___ SOURCE TEXT

The book is listed on the U.S. Marine Corps Commandant's Professional Reading List.

______
___ EXTRACTED MATERIAL

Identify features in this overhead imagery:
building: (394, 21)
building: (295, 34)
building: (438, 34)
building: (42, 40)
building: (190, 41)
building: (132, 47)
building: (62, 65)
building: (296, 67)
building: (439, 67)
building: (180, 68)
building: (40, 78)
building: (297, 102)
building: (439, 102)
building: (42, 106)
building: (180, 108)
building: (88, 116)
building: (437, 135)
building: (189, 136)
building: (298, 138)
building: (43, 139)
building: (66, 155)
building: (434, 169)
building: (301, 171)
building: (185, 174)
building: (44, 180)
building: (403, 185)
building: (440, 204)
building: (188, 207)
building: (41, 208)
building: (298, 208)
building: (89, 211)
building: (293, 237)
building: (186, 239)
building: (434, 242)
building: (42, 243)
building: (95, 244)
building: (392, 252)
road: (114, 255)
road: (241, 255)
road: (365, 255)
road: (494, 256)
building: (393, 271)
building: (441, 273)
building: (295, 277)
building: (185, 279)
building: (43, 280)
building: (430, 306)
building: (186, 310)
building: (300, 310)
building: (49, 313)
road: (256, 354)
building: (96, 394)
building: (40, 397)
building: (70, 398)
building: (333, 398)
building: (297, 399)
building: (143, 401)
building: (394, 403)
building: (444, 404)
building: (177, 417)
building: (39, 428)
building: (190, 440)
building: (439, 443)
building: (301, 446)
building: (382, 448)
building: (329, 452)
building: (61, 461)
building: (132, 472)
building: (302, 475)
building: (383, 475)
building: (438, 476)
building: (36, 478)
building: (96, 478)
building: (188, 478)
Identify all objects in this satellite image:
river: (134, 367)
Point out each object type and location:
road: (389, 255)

______

● **PROBLEM DETAILS**
According to the source text, on what list does the book appear?

● **SOLUTION FOR THIS TASK**
The U.S. Marine Corps Commandant's Professional Reading List.